Let us now praise famous women — or at least those who arrive for their close-ups with dues paid and actual talent.
Alice Eve is one of their exemplars. At 26, the London native has brightened Broadway and West End stages in Tom Stoppard's acclaimed Rock 'n' Roll. She knows her way around a movie set, too, having last displayed her dead-on American accent in the indie caper Big Nothing. Later this year she will appear with Harrison Ford, Sean Penn, and Ray Liotta in Crossing Over, an immigration drama set in L.A. Picking at a plate of fish and chips beachside in Santa Monica, the Oxford-educated Eve blithely invokes Martin Amis and George Soros to underscore her arguments.

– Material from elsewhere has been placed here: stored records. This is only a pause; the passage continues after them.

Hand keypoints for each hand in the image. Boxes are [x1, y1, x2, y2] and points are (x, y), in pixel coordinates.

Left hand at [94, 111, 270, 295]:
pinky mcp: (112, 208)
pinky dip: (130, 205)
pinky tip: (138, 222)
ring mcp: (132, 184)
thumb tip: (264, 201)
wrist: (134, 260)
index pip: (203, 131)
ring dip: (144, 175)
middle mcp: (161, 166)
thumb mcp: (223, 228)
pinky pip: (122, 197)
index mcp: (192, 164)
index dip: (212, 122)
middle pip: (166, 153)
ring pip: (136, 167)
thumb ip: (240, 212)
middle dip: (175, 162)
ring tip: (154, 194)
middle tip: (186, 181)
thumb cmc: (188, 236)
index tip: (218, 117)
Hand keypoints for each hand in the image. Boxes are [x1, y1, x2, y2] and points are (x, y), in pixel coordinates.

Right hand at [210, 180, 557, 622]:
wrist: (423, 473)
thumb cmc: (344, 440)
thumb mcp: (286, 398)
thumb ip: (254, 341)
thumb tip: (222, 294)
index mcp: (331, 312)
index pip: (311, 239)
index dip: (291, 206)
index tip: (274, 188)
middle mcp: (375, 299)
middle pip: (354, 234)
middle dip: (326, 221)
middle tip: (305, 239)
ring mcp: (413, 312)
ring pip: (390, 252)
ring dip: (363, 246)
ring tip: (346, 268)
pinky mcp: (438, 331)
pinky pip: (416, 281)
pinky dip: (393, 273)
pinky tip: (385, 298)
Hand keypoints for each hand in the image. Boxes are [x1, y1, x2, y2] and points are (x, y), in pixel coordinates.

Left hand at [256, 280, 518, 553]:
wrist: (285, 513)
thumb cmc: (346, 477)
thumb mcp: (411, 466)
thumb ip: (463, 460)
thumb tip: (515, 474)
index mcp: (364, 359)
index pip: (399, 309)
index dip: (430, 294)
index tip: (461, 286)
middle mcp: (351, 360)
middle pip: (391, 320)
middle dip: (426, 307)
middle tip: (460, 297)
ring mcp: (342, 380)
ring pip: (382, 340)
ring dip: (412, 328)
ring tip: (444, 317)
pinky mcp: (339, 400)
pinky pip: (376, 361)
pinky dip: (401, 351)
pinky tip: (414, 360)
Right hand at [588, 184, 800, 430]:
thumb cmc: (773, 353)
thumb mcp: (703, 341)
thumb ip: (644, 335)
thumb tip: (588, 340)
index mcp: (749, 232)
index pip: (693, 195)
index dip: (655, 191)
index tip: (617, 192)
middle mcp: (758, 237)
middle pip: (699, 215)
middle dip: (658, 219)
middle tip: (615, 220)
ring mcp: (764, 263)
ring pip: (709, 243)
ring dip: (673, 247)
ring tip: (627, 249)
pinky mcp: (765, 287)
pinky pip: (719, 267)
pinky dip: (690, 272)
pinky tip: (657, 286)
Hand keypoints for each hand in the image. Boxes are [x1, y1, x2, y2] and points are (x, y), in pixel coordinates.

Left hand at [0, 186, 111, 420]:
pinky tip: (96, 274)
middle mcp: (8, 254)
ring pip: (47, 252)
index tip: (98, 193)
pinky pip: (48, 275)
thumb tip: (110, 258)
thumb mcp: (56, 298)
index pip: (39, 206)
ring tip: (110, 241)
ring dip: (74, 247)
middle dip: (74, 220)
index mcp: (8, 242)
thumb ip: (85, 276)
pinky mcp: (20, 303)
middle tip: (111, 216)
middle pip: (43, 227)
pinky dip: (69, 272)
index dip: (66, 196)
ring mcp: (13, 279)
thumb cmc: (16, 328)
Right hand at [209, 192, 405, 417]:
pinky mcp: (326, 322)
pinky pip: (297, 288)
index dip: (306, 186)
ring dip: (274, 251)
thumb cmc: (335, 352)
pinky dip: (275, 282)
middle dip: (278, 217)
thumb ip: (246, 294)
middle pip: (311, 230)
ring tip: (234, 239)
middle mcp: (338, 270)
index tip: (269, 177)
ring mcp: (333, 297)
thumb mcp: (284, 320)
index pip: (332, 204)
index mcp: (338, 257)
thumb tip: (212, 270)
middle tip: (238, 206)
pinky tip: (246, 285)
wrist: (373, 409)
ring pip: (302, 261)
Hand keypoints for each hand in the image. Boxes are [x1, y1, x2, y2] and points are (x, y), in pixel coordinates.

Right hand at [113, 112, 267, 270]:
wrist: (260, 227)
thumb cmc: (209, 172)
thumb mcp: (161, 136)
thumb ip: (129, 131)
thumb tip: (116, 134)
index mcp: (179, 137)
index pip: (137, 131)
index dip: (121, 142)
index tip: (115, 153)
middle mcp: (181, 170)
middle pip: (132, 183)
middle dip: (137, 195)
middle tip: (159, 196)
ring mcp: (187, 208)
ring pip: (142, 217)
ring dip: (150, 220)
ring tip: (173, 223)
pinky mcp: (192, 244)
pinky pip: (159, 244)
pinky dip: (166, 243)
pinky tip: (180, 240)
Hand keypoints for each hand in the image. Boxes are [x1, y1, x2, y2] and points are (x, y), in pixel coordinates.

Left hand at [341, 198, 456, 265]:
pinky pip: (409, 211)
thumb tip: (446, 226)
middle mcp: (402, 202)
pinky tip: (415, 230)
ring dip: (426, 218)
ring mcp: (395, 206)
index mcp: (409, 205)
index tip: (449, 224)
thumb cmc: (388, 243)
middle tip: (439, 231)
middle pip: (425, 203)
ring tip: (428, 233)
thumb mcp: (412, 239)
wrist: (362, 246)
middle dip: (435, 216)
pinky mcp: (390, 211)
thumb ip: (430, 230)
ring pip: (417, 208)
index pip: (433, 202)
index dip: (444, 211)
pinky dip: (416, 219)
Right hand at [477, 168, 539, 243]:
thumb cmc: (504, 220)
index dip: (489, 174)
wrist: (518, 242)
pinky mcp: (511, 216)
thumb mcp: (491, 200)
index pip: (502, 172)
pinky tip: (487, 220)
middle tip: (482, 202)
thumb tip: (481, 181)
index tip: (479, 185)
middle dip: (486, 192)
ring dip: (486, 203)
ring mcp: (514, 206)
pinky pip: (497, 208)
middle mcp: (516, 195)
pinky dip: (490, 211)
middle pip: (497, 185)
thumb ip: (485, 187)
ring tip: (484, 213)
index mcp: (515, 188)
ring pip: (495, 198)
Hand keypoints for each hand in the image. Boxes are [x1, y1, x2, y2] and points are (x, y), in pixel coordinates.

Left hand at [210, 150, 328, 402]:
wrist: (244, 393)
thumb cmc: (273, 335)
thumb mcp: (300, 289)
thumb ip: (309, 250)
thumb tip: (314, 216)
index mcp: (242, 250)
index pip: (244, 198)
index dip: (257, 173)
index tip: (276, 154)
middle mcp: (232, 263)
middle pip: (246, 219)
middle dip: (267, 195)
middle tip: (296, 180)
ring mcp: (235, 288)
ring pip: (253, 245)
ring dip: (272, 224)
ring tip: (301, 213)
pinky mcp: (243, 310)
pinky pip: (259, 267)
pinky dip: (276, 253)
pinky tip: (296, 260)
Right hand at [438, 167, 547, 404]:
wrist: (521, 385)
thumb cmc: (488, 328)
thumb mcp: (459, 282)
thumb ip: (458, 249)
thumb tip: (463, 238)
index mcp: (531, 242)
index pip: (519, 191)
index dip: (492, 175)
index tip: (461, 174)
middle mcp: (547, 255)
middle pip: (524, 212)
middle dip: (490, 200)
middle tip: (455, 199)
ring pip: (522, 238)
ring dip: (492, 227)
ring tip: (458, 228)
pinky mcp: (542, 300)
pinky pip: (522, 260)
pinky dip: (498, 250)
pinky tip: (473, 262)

The eight-shows-a-week meritocracy of Rock 'n' Roll taught her that movie-making's comparatively languid pace can be deceptive. In the theater, "if you fuck it up, you can tell yourself, 'Well, I've always got tomorrow,'" Eve says. "On a set, when you think, God, I missed that beat! — you can't fix it."
That sense of craftsmanship would flummox the reality stars clotting Hollywood these days, but Eve simply shrugs. "There are a lot of girls you read about who don't do anything but be read about," she says. "But I think you can do your best, can't you? Otherwise, what hope is there?"